Friday, November 11, 2005

Booknote: The SFWA Masters, vol.1

Title: The SFWA Masters, vol.1
Editor: Frederick Pohl
Publication Information: New York: TOR Books, 1999
ISBN: 0-312-86880-4
Genre: Science Fiction
Subgenre: Short story collection, with some nonfiction
Pages: 384

This book is part of a multiple volume set, and based on this one, I will definitely be reading the other volumes. Readers can look to future posts on the other volumes down the road. The books collect selected writings of science fiction writers who have been recognized as Grand Masters by the Science Fiction Writers of America (Now Science Fiction and Fantasy Writers of America). The SFWA is also known as the organization that awards the annual Nebula Awards. The Nebula is one of the two major literary awards for science fiction and fantasy; the other is the Hugo Award, given by the World Science Fiction Society. SFWA's Grand Master Award, officially named the Damon Knight Memorial Grand Master Award, "is given to a living author for a lifetime's achievement in science fiction and/or fantasy. Nominations for the Grand Master award are made by the president of SFWA; the award is given upon approval of a majority of the SFWA® officers." This volume collects the work of the five first Grand Masters: Robert A. Heinlein, Jack Williamson, Clifford D. Simak, L. Sprague de Camp, and Fritz Leiber. It is edited by Frederick Pohl, who actually knew these writers, and it shows in his introductions and careful selection of stories. What makes this volume unique from other collections is the editing by Pohl, but it is also distinguished by selections of nonfiction by the writers. At the end of each section, there is a small list of recommended works for readers who may want to read more by a particular writer.

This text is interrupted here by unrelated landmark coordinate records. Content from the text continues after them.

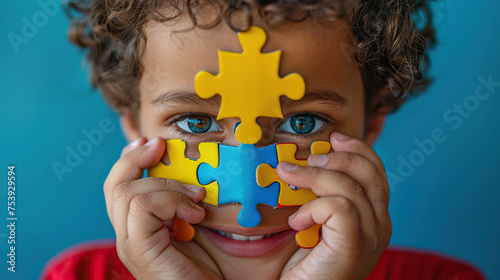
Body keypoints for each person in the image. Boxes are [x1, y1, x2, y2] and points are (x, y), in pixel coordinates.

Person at [42, 0, 485, 279]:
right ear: (135, 127)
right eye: (196, 124)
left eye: (303, 123)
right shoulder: (76, 275)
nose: (246, 188)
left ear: (372, 122)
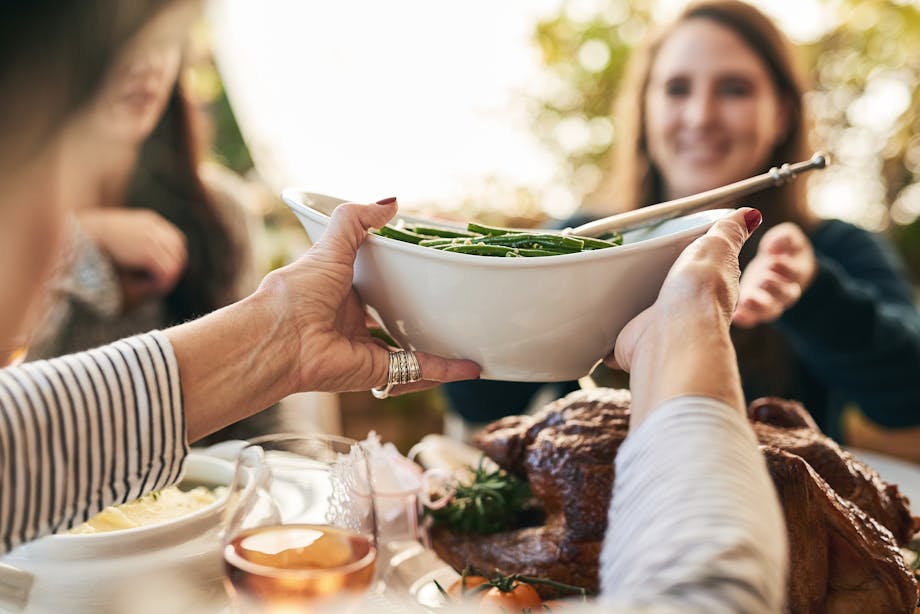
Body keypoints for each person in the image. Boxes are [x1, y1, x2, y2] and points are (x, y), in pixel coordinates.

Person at [0, 0, 480, 555]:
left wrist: (282, 346)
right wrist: (79, 242)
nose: (143, 66)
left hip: (201, 538)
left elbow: (18, 444)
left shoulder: (218, 211)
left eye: (159, 42)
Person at [444, 0, 920, 443]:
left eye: (734, 89)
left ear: (781, 115)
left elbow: (907, 399)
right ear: (646, 111)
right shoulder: (578, 239)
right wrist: (471, 302)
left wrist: (813, 294)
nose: (700, 115)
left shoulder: (832, 248)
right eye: (677, 88)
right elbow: (479, 399)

The volume offers a good selection of classics. This is what readers who have read science fiction for a long time mean when they say they read science fiction. This volume is highly recommended for any reader wanting to read science fiction for the first time; it is an excellent introduction to the genre and its major figures, and I can only imagine it gets better with the other volumes. Even though some of the stories today may seem "dated," I think they are actually quite timeless in terms of the characters and the narratives. These stories are as good today as they were when they were first published, and in some cases, looking at them now gives a nice glimpse at how people saw things back in the middle of the 20th century. I did not find a "bad" story in this anthology, and this is something rare in many other anthologies. There is a bit of everything for every reader.

Heinlein explores politics and the future in a story about highways in "The Roads Must Roll." Some readers may find it interesting given the current awareness over gasoline costs and transportation. Williamson takes a very interesting look at what can happen when man suddenly has nothing to do in "With Folded Hands." Williamson also recalls his days meeting and hanging out with other literary figures in his essay selection. Simak looks at the story of a very lonely man in "Grotto of the Dancing Deer." Sprague de Camp takes us on a dinosaur hunt in "A Gun For Dinosaur." It is a bit of an adventure and a bit of what happens when you try to mess with time travel for revenge. If you read Jurassic Park, or you saw the movie, leave your misconceptions from that work at the door. For fans of Fafhrd and the Grey Mouser, Leiber has a story of them. This was the least I liked; I am not a big fan of Fafhrd and the Grey Mouser, but the story will satisfy readers of fantasy. Leiber's best story in this selection for me was "A Bad Day for Sales." It reminded me of Ray Bradbury's "There Will Come Soft Rains." For me, it had that feel to it once I got to the end of the story. Some readers may have read these and the other stories already. I know I read some, and it was great rediscovering them. I also found a good number, most of them, I had not read before. I had read the authors, but not these particular selections. For instance, I have read some of Heinlein's novels, but I had not read Fritz Leiber before. So whether you have read the stories or not, this is a great book for some good reading. This definitely belongs on the shelf of every science fiction reader, and I think it would make a good gift for someone you want to introduce to the genre.